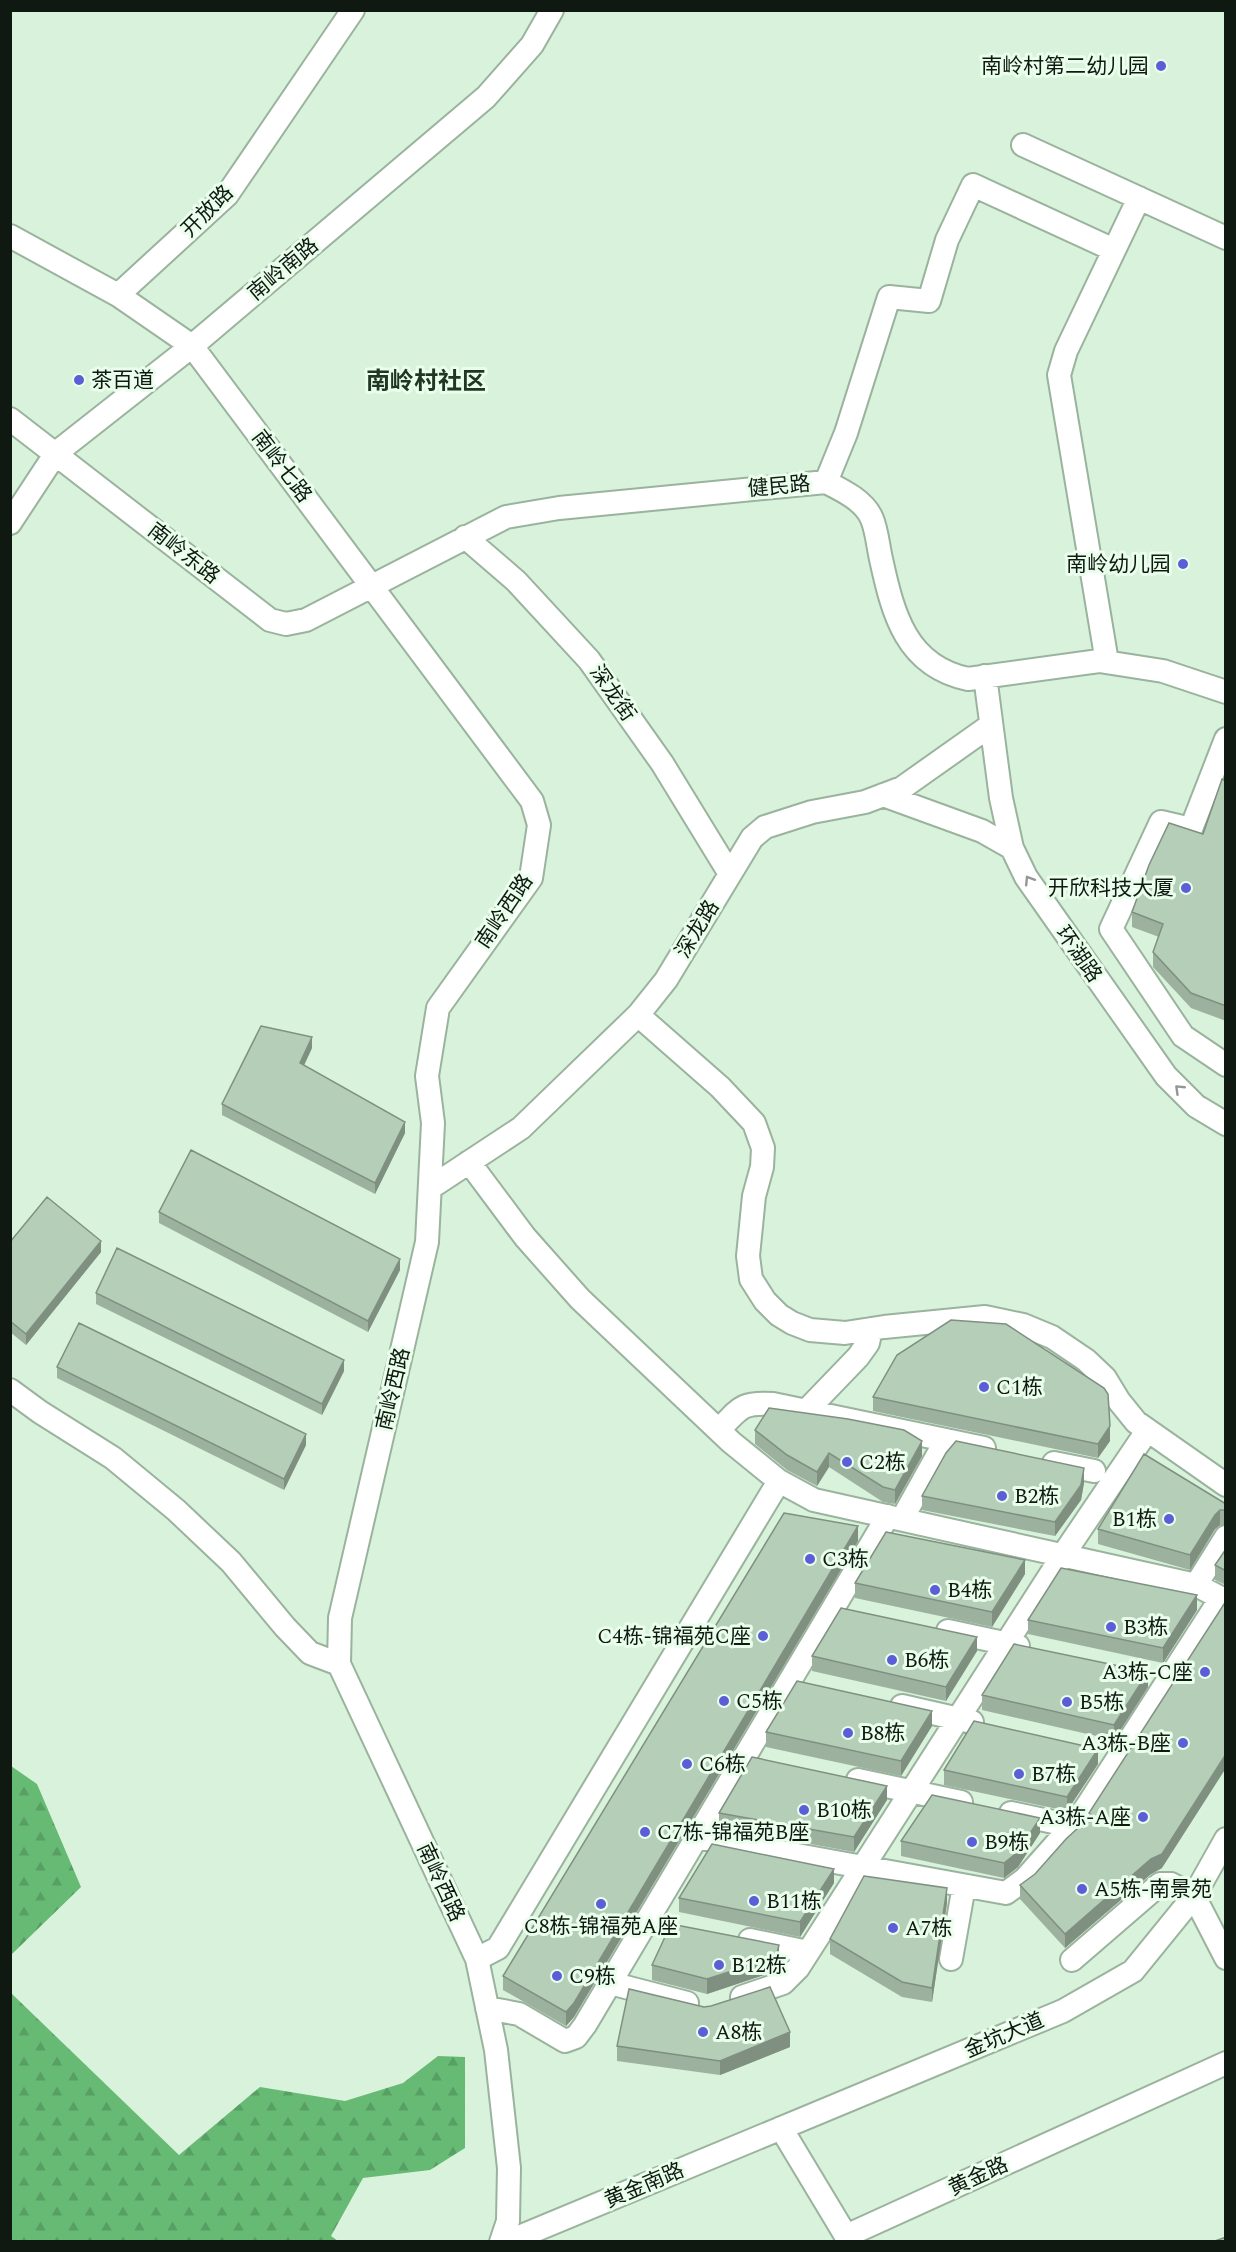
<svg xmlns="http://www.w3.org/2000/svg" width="1236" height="2252" font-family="Spectral,'Noto Sans SC',serif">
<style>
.forest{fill:url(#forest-firs)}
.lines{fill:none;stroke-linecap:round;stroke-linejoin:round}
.minor-casing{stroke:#9ab39d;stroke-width:26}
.minor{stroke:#fff;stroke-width:22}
.wall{fill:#9cb19e}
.shaded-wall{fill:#7f9081}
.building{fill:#b5ceb8;stroke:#7f9081;stroke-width:1.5}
.oneway{stroke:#939894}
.poi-dot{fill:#5b5fd7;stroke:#e9feeb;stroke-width:2}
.labels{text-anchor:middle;stroke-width:6;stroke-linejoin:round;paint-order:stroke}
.poi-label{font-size:21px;fill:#101911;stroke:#e9feeb;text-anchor:start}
.street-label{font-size:21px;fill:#101911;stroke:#e9feeb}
.quarter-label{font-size:24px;font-weight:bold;fill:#223624;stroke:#e9feeb}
</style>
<defs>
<pattern id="forest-firs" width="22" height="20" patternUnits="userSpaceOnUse" patternTransform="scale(1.5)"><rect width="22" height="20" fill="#67ba74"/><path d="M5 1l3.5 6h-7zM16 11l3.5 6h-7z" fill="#589f63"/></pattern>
</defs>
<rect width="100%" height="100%" fill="#d9f2db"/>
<path class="forest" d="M11 1766 37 1784 81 1887 11 1955Z
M11 1993 179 2155 260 2087 345 2101 403 2083 438 2056 465 2057V2148L430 2170 363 2178 331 2236 338 2241H11Z"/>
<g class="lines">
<g class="minor-casing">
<path id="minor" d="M353 10 227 195 118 295 192 346 532 801 539 825 531 878 438 1008 427 1076 433 1123 427 1242 340 1618 339 1664 477 1959 496 2050 509 2168 508 2221 501 2242
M1023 145 1226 238
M10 236 118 295
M10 419 270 620 286 624 306 620 506 517 559 508 826 482C842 490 865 501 872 519 877 531 878 546 881 559 893 614 906 666 968 679L1099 661 1163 671 1226 692
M826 482 846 433 889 297 929 301 947 240 973 185 1114 250
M10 523 56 453 192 346 486 97 532 45 552 10
M465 537 516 581 589 660 662 763 730 874
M1107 662 1059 375 1066 351 1139 198
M985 676 1001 798 1012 848 1026 877 1166 1076 1196 1106 1226 1124
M1226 739 1191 829 1161 822 1111 929 1183 1036 1226 1065
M883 795 982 831 1012 848
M638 1015 720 1087 754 1123 763 1148 762 1167 754 1196 748 1256 751 1279 765 1301 779 1315 792 1323 810 1330 845 1333 884 1327 985 1317 1023 1325 1052 1337 1086 1360 1105 1378 1119 1401 1136 1422 1226 1485
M469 1162 525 1237 580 1299 731 1442 779 1481 814 1500 1196 1585 1221 1598 1080 1817 1025 1879 1006 1893 697 1837
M430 1188 521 1128 638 1015 666 980 752 838 765 827 812 812 865 802 902 788 991 725
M10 1390 40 1412 113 1458 176 1510 231 1562 285 1627 310 1653 339 1664
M806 1411 858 1357 868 1343 871 1329
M719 1430C740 1408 741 1402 773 1404L984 1448
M1054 1463 1094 1471
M902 1519 946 1440
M1196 1585 1226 1537
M948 1631 1018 1646
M902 1706 972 1722
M858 1780 961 1802
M1011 1813 1072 1826
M1194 1896 1226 1958
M750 1940 808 1952
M477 1959 498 1948 779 1481
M951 1959 964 1886
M1072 1960 1160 1884H1171L1194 1896
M610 1983 687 2003
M742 1997 783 1983 798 1968 1063 1555 1147 1431
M487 2008 519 2014 565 2041 576 2037 585 2025 888 1516
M781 2128 846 2236 1226 2063
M507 2242 1063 2011 1133 1971 1194 1896 1226 1839"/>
</g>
<use href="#minor" class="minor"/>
</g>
<path class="wall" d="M1226 781V1021L1191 1008 1153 967V952L1159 937 1132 927V912L1203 834Z
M312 1048 304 1065 405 1133 375 1194 222 1115V1104Z
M159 1212 400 1270 368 1332 159 1223Z
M10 1242 101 1252 26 1345 10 1332Z
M96 1293 344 1371 322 1415 96 1304Z
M57 1367 306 1445 284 1490 57 1378Z
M873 1397 1110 1441 1098 1458 873 1411Z
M755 1430 922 1456 895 1504 883 1502 829 1467 817 1486 787 1470 755 1444Z
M1084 1483 1081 1500 1055 1536 922 1510V1496Z
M1226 1504V1525H1220L1215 1529 1190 1570 1098 1544V1529Z
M858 1541 574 2017 566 2026 503 1990V1976Z
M1226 1549V1585L1215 1580V1565Z
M1025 1574 992 1627 855 1598V1583Z
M1197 1610 1163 1663 1028 1634V1620Z
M977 1651 946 1701 812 1671V1656Z
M1148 1687 1114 1740 982 1710V1695Z
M932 1726 901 1776 766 1747V1732Z
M1098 1764 1067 1811 944 1785V1770Z
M887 1800 854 1852 719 1827V1813Z
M1089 1813 1162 1868 1151 1874 1065 1948 1020 1899V1885L1035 1874 1089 1818Z
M1040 1833 1018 1867 1004 1878 901 1856V1841Z
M834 1883 800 1937 679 1912V1898Z
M947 1903 932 2002 902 1997 830 1954V1939Z
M779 1960 776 1971 707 1994 652 1980V1965Z
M617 2046 790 2047 720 2075 617 2061Z"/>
<path class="shaded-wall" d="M312 1037V1048L300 1074V1063Z
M405 1122V1133L375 1194V1183Z
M101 1241V1252L26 1345V1334Z
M400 1259V1270L368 1332V1321Z
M344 1360V1371L322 1415V1404Z
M1110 1426V1441L1098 1458V1444Z
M306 1434V1445L284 1490V1479Z
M922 1441V1456L895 1504V1490Z
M829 1453V1467L817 1486V1472Z
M1084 1468V1483L1081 1500 1055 1536V1522Z
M1220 1510V1525L1215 1529 1190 1570V1555L1215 1515Z
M858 1526V1541L574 2017 566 2026V2012Z
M1025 1560V1574L992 1627V1612Z
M1197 1595V1610L1163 1663V1648Z
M977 1637V1651L946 1701V1687Z
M1148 1672V1687L1114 1740V1725Z
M932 1711V1726L901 1776V1761Z
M1098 1749V1764L1067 1811V1797Z
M1226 1754V1768L1162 1868 1151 1874 1065 1948V1934Z
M887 1786V1800L854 1852V1837Z
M1040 1818V1833L1018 1867 1004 1878V1863Z
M834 1869V1883L800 1937V1922Z
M947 1888V1903L932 2002V1988Z
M779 1945V1960L776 1971 707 1994V1979Z
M790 2032V2047L720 2075V2061Z"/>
<path class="building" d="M1222 779 1226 781V1006L1191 993 1153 952 1163 924 1132 912 1149 865 1169 823 1203 834Z
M261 1026 312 1037 300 1063 405 1122 375 1183 222 1104Z
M191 1150 400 1259 368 1321 159 1212Z
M47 1197 101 1241 26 1334 10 1321V1242Z
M117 1248 344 1360 322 1404 96 1293Z
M951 1320 1006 1324 1104 1388 1108 1394 1110 1426 1098 1444 873 1397 897 1355Z
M79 1323 306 1434 284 1479 57 1367Z
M769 1408 848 1419 904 1430 922 1441 895 1490 883 1487 829 1453 817 1472 787 1455 755 1430Z
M956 1441 1084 1468 1081 1485 1055 1522 922 1496 946 1453Z
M1144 1454 1226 1504V1510H1220L1215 1515 1190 1555 1098 1529Z
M784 1513 858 1526 574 2003 566 2012 503 1976Z
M886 1532 1025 1560 992 1612 855 1583Z
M1226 1549V1571L1215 1565Z
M1061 1568 1197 1595 1163 1648 1028 1620Z
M1226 1601V1754L1162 1854 1151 1859 1065 1934 1020 1885 1035 1874 1066 1839 1092 1815 1089 1813Z
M841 1608 977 1637 946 1687 812 1656Z
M1014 1644 1148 1672 1114 1725 982 1695Z
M797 1681 932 1711 901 1761 766 1732Z
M974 1721 1098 1749 1067 1797 944 1770Z
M752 1757 887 1786 854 1837 719 1813Z
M932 1795 1040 1818 1018 1852 1004 1863 901 1841Z
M712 1844 834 1869 800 1922 679 1898Z
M864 1876 947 1888 932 1988 902 1982 830 1939Z
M671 1924 779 1945 776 1957 707 1979 652 1965Z
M770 1987 790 2032 720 2061 617 2046 629 1989 704 2007 711 2006Z
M1226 2237V2241H1215Z"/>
<defs><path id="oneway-chevron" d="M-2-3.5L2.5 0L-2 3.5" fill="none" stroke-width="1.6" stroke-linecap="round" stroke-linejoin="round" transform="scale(1.5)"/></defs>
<g class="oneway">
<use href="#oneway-chevron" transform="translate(1029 880) rotate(-122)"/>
<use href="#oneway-chevron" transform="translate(1179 1089) rotate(-136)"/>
</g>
<g class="poi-dot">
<circle cx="1161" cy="66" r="6"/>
<circle cx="79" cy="380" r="6"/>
<circle cx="1183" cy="564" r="6"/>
<circle cx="1186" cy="888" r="6"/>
<circle cx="984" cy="1387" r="6"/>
<circle cx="847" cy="1462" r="6"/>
<circle cx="1002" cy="1496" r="6"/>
<circle cx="1169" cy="1519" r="6"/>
<circle cx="810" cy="1559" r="6"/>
<circle cx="935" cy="1590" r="6"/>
<circle cx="1111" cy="1627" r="6"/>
<circle cx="763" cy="1636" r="6"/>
<circle cx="892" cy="1660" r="6"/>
<circle cx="1205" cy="1672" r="6"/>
<circle cx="724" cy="1701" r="6"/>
<circle cx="1067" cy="1702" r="6"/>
<circle cx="848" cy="1733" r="6"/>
<circle cx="1183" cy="1743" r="6"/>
<circle cx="687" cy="1764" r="6"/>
<circle cx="1019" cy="1774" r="6"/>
<circle cx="804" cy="1810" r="6"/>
<circle cx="1143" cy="1817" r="6"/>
<circle cx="645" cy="1832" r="6"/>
<circle cx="972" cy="1842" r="6"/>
<circle cx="1082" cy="1889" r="6"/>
<circle cx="754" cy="1901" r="6"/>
<circle cx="601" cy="1904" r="6"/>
<circle cx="893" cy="1928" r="6"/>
<circle cx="719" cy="1965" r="6"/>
<circle cx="557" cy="1976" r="6"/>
<circle cx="703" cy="2032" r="6"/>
</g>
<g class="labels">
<g class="poi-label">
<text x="1149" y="73" text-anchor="end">南岭村第二幼儿园</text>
<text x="91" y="387">茶百道</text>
<text x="1171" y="571" text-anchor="end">南岭幼儿园</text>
<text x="1174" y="895" text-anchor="end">开欣科技大厦</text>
<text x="996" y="1394">C1栋</text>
<text x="859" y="1469">C2栋</text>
<text x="1014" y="1503">B2栋</text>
<text x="1157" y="1526" text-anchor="end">B1栋</text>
<text x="822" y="1566">C3栋</text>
<text x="947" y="1597">B4栋</text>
<text x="1123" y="1634">B3栋</text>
<text x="751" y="1643" text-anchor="end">C4栋-锦福苑C座</text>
<text x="904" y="1667">B6栋</text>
<text x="1193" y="1679" text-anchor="end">A3栋-C座</text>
<text x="736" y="1708">C5栋</text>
<text x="1079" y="1709">B5栋</text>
<text x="860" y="1740">B8栋</text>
<text x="1171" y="1750" text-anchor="end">A3栋-B座</text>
<text x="699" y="1771">C6栋</text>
<text x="1031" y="1781">B7栋</text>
<text x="816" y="1817">B10栋</text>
<text x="1131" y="1824" text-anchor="end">A3栋-A座</text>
<text x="657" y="1839">C7栋-锦福苑B座</text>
<text x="984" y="1849">B9栋</text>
<text x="1094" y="1896">A5栋-南景苑</text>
<text x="766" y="1908">B11栋</text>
<text x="601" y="1933" text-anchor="middle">C8栋-锦福苑A座</text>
<text x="905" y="1935">A7栋</text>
<text x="731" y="1972">B12栋</text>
<text x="569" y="1983">C9栋</text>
<text x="715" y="2039">A8栋</text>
</g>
<g class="street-label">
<text transform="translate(207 211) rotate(-45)" y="7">开放路</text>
<text transform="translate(283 269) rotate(-40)" y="7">南岭南路</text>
<text transform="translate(282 466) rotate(53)" y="7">南岭七路</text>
<text transform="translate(779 486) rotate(-5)" y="7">健民路</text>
<text transform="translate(184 553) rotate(38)" y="7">南岭东路</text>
<text transform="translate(613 693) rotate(55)" y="7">深龙街</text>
<text transform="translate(504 911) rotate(-56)" y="7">南岭西路</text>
<text transform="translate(697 929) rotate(-59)" y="7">深龙路</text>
<text transform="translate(1079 954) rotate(55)" y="7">环湖路</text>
<text transform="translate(393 1389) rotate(-77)" y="7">南岭西路</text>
<text transform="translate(441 1882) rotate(65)" y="7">南岭西路</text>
<text transform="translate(1004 2035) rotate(-23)" y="7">金坑大道</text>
<text transform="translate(978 2176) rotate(-25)" y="7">黄金路</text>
<text transform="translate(644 2185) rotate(-23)" y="7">黄金南路</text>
</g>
<g class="quarter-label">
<text x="426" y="389">南岭村社区</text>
</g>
</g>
<rect width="1236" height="2252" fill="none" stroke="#101911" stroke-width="24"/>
</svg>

——————————

▸ **Instructions to follow**
Each line that includes the string "labels" should be copied from the data.

▸ **Exercise answer**
.labels{text-anchor:middle;stroke-width:6;stroke-linejoin:round;paint-order:stroke}
<g class="labels">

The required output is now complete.